What you will do: Render each line of the records below as a row of a two-column Markdown table headed Row and Line. Put the row number under Row and the line under Line, and leave out blank lines.

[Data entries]
— BEGIN —

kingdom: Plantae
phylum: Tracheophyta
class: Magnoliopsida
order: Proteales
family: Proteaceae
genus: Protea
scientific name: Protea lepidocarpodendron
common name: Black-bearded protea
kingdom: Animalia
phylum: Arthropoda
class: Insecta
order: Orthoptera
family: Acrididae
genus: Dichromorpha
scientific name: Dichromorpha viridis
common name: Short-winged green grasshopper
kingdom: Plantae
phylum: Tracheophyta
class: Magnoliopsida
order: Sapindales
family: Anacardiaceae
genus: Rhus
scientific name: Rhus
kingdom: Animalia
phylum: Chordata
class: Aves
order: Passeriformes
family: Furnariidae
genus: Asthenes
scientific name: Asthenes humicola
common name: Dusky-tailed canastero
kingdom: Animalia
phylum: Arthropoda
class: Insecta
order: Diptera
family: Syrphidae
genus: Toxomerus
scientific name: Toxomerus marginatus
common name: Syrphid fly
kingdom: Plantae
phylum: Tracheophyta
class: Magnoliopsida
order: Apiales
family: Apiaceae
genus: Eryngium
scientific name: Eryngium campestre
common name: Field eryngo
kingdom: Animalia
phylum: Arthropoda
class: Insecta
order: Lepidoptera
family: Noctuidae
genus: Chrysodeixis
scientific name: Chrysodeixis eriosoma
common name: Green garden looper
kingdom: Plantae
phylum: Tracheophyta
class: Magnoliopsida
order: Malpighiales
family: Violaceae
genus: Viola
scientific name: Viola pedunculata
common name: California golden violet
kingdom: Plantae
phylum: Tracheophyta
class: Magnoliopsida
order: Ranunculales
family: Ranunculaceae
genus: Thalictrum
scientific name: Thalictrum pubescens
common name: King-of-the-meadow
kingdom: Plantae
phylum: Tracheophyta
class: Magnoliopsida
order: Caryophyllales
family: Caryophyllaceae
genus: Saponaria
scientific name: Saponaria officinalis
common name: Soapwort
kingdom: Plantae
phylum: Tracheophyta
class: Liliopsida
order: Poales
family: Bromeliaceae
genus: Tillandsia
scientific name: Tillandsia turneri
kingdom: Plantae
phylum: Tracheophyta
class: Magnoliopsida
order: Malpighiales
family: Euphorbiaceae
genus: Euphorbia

— END —

Solution for this problem:
| Row | Line |
|---|---|
| 1 | kingdom: Plantae |
| 2 | phylum: Tracheophyta |
| 3 | class: Magnoliopsida |
| 4 | order: Proteales |
| 5 | family: Proteaceae |
| 6 | genus: Protea |
| 7 | scientific name: Protea lepidocarpodendron |
| 8 | common name: Black-bearded protea |
| 9 | kingdom: Animalia |
| 10 | phylum: Arthropoda |
| 11 | class: Insecta |
| 12 | order: Orthoptera |
| 13 | family: Acrididae |
| 14 | genus: Dichromorpha |
| 15 | scientific name: Dichromorpha viridis |
| 16 | common name: Short-winged green grasshopper |
| 17 | kingdom: Plantae |
| 18 | phylum: Tracheophyta |
| 19 | class: Magnoliopsida |
| 20 | order: Sapindales |
| 21 | family: Anacardiaceae |
| 22 | genus: Rhus |
| 23 | scientific name: Rhus |
| 24 | kingdom: Animalia |
| 25 | phylum: Chordata |
| 26 | class: Aves |
| 27 | order: Passeriformes |
| 28 | family: Furnariidae |
| 29 | genus: Asthenes |
| 30 | scientific name: Asthenes humicola |
| 31 | common name: Dusky-tailed canastero |
| 32 | kingdom: Animalia |
| 33 | phylum: Arthropoda |
| 34 | class: Insecta |
| 35 | order: Diptera |
| 36 | family: Syrphidae |
| 37 | genus: Toxomerus |
| 38 | scientific name: Toxomerus marginatus |
| 39 | common name: Syrphid fly |
| 40 | kingdom: Plantae |
| 41 | phylum: Tracheophyta |
| 42 | class: Magnoliopsida |
| 43 | order: Apiales |
| 44 | family: Apiaceae |
| 45 | genus: Eryngium |
| 46 | scientific name: Eryngium campestre |
| 47 | common name: Field eryngo |
| 48 | kingdom: Animalia |
| 49 | phylum: Arthropoda |
| 50 | class: Insecta |
| 51 | order: Lepidoptera |
| 52 | family: Noctuidae |
| 53 | genus: Chrysodeixis |
| 54 | scientific name: Chrysodeixis eriosoma |
| 55 | common name: Green garden looper |
| 56 | kingdom: Plantae |
| 57 | phylum: Tracheophyta |
| 58 | class: Magnoliopsida |
| 59 | order: Malpighiales |
| 60 | family: Violaceae |
| 61 | genus: Viola |
| 62 | scientific name: Viola pedunculata |
| 63 | common name: California golden violet |
| 64 | kingdom: Plantae |
| 65 | phylum: Tracheophyta |
| 66 | class: Magnoliopsida |
| 67 | order: Ranunculales |
| 68 | family: Ranunculaceae |
| 69 | genus: Thalictrum |
| 70 | scientific name: Thalictrum pubescens |
| 71 | common name: King-of-the-meadow |
| 72 | kingdom: Plantae |
| 73 | phylum: Tracheophyta |
| 74 | class: Magnoliopsida |
| 75 | order: Caryophyllales |
| 76 | family: Caryophyllaceae |
| 77 | genus: Saponaria |
| 78 | scientific name: Saponaria officinalis |
| 79 | common name: Soapwort |
| 80 | kingdom: Plantae |
| 81 | phylum: Tracheophyta |
| 82 | class: Liliopsida |
| 83 | order: Poales |
| 84 | family: Bromeliaceae |
| 85 | genus: Tillandsia |
| 86 | scientific name: Tillandsia turneri |
| 87 | kingdom: Plantae |
| 88 | phylum: Tracheophyta |
| 89 | class: Magnoliopsida |
| 90 | order: Malpighiales |
| 91 | family: Euphorbiaceae |
| 92 | genus: Euphorbia |